Ancak kortlara şöyle bir göz attığımızda 'bu maçta ne giyecek?' diye merakla beklenen tenisçilerin başını hiç kuşkusuz Amerikalı tenisçi Venus Williams çekiyor. Zira geçen yıl Fransa Açık Tenis Turnuvası'nda giydiği dantelden hazırlanmış kırmızı-siyah elbisesi ve yokmuş gibi görünen ten rengi taytıyla olay yaratmış, günlerce konuşulmuştu.
Oysa Williams'ın bu ilk tasarımı değildi. Uzun yıllar Reebok sponsorluğunda ama kendi tasarladığı kıyafetlerle korta çıkan Williams, tasarım gücünü bu işbirliğiyle gösteremediği için olsa gerek, son yıllarda kendi markası 'Eleven'la kortları film sahnesine çevirmeyi başardı.
DEVRİMİ BAŞLATAN SUZANNE LENGELN
Ancak kortlardaki asıl tabuları yıkan Williams değil. Gerçek devrimci, 'tüm zamanların en kült kadın tenisçisi' unvanına sahip Suzanne Lengeln. 1938 yılında henüz 38 yaşındayken lösemi hastalığı nedeniyle ölen ama kısacık ömrüne 31 şampiyonluk sığdıran Lengeln, dönemin tutucu kıyafetlerine getirdiği kendine has yorumuyla çığır açmıştı. Kısa kollu pilili elbisesiyle korta çıkmaya cesaret ederek, uzun yıllar hakimiyetini sürdürecek bir stile imzasını attı ünlü tenisçi.
Günümüz kadın tenisçileri içinde Williams kadar olmasa da cesur kıyafetleriyle raket sallayan Maria Sharapova ise bir diğer ikonumuz. İstanbul'daki turnuvada da ne giyeceği merak konusuydu. Ancak ne yazık ki sakatlandığı için turnuvadan erken ayrılmak zorunda kalıp hayranlarını hüsrana uğrattı.
Üç yıl önce giydiği transparan Nike kostümüyle çok konuşulan Maria Sharapova da aynı Venus Williams gibi maçlarda giyeceği kostümlere kendi imzasını atıyor.
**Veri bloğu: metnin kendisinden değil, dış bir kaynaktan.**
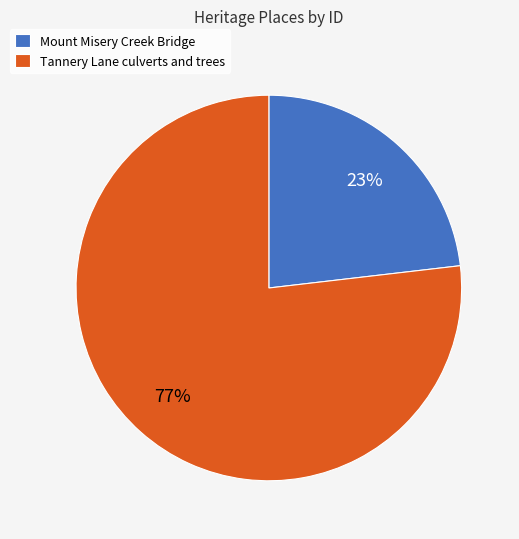

Which category has the smallest portion of the pie?

Mount Misery Creek Bridge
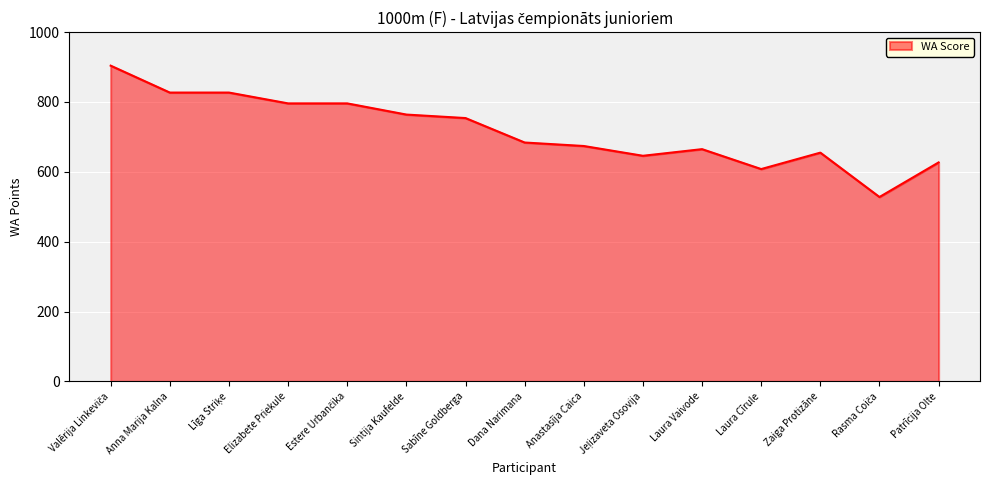

What is the change in value from Elizabete Priekule to Laura Vaivode?

-131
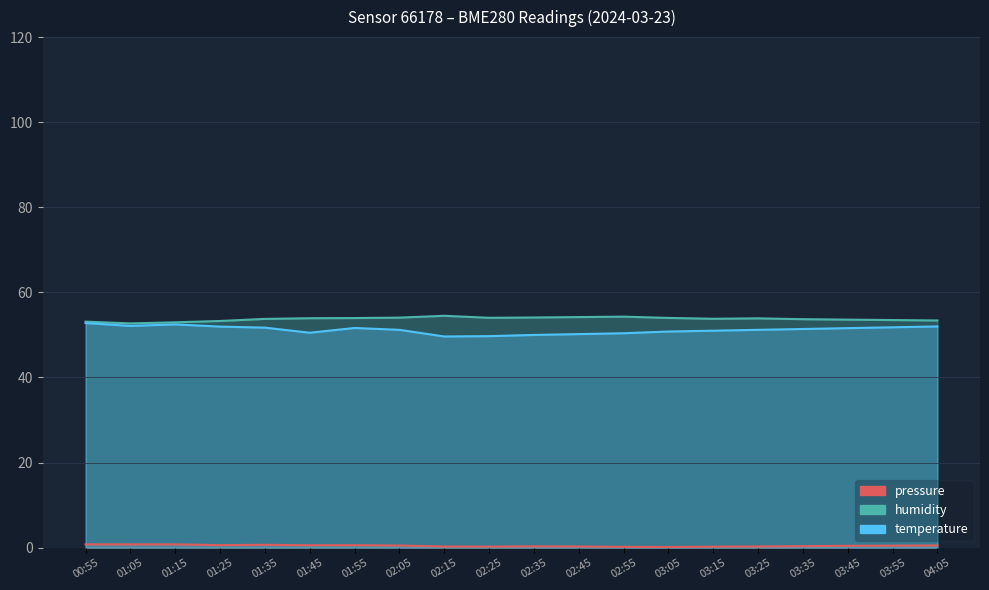

Reading left to right, transcribe all the data shown in this chart.

pressure: 00:55=0.8	01:05=0.8	01:15=0.8	01:25=0.6	01:35=0.7	01:45=0.6	01:55=0.6	02:05=0.5	02:15=0.3	02:25=0.2	02:35=0.3	02:45=0.3	02:55=0.2	03:05=0.2	03:15=0.2	03:25=0.3	03:35=0.4	03:45=0.4	03:55=0.5	04:05=0.5
humidity: 00:55=53.1	01:05=52.7	01:15=53.0	01:25=53.3	01:35=53.8	01:45=53.9	01:55=54.0	02:05=54.1	02:15=54.5	02:25=54.0	02:35=54.1	02:45=54.2	02:55=54.3	03:05=54.0	03:15=53.8	03:25=53.9	03:35=53.7	03:45=53.6	03:55=53.5	04:05=53.4
temperature: 00:55=52.8	01:05=52.1	01:15=52.5	01:25=52.0	01:35=51.7	01:45=50.5	01:55=51.6	02:05=51.2	02:15=49.6	02:25=49.7	02:35=50.0	02:45=50.2	02:55=50.4	03:05=50.8	03:15=51.0	03:25=51.2	03:35=51.4	03:45=51.6	03:55=51.8	04:05=52.0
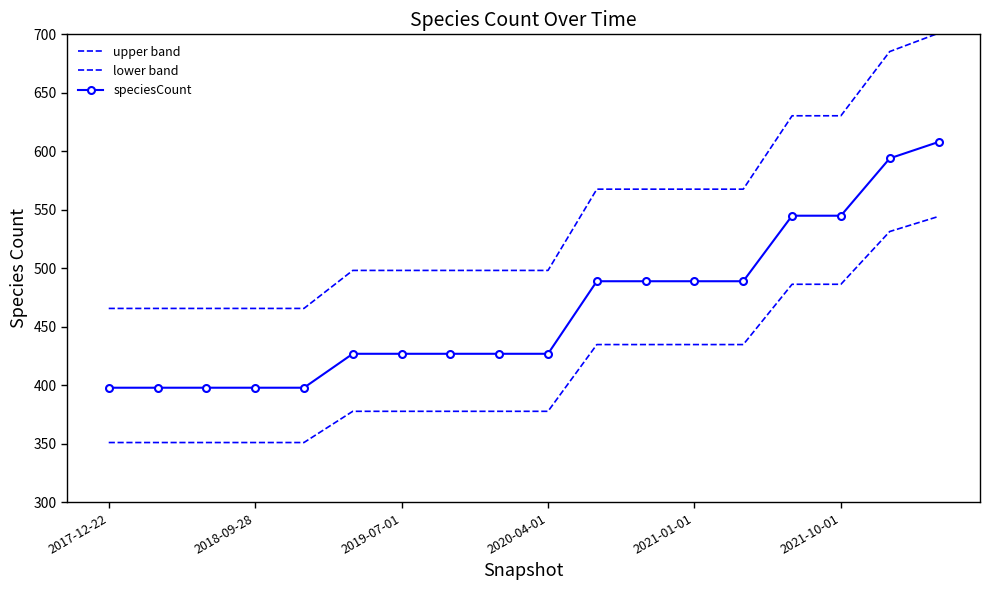

List the series in order of their overall mean, lowest first.

lower band, speciesCount, upper band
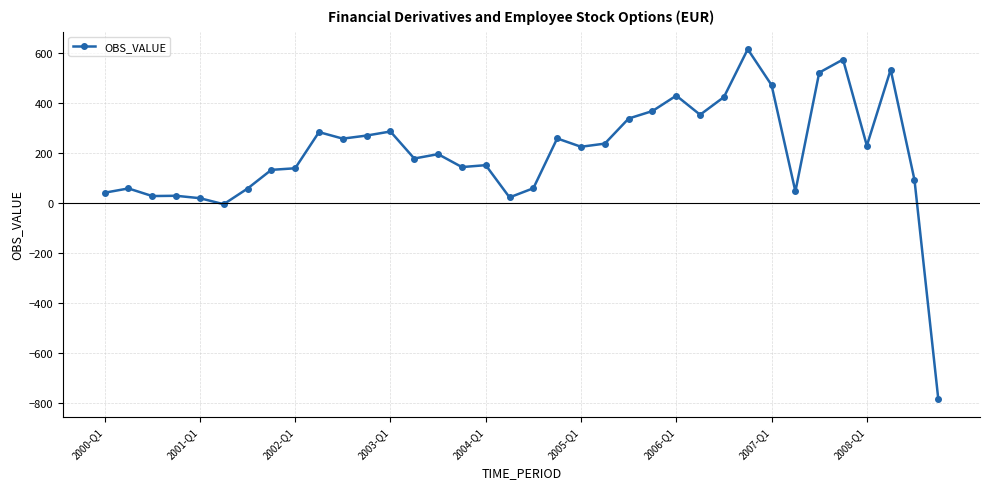

What is the value of the 31st point from the left?

522.2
Sharapova'nın Nike ile çalışması da uzun yıllar önceye dayanıyor.
Sharapova'yı küçük yaşlardan beri takip eden Nike, üst üste elde ettiği başarılardan sonra özellikle de 1994 yılında 17 yaşındayken Wimbledon şampiyonu olunca genç sporcuya tam destek verir. O günlerde çıkan haberlere göre ayakkabı ve tenis kıyafetlerini 7 yıl giymesi karşılığında Sharapova, Nike'tan 10 milyon dolar almıştır.
ÖZEL TASARIMLARI GECEYE SAKLIYOR
Her katıldığı turnuvada maç skorları kadar kıyafetleriyle de konuşulan ve küçüklüğünden beri modaya ilgi duyduğunu her fırsatta dile getiren Sharapova, Nike'ın tasarımlarına kendi fikirleriyle katkıda bulunuyor. Gündüzleri daha klasik tenis kıyafetlerini giymeyi seçen güzel sporcu gece maçlarında kendisi için özel olarak tasarlanan mini elbiseleri tercih ediyor. Kariyerini bilinçli bir şekilde yöneten Sharapova kendisi için şunları söylüyor: 'Ben yıldızlar geçidinde herhangi bir yıldız olmayacağım. Ben dünyadaki ilk Maria Sharapova'yım.'
Sharapova'nın kıyfetlerinin arkasında güçlü bir teknoloji de yatıyor. Olabildiğince hafif ve havadar olan bu tasarımlar, dikişsiz olarak üretiyor ve elbette şıklığından da taviz vermiyor.
Maria Sharapova dışında Li Na, Rafael Nadal ve Roger Federer gibi ünlü tenisçilerin kıyafetlerini de hazırlayan Nike, Dri-FIT teknolojisiyle oyuncunun kortta olduğu süre boyunca kendisini serin ve kuru hissetmesine hizmet ederek oyuncuya hareket özgürlüğü sağlıyor.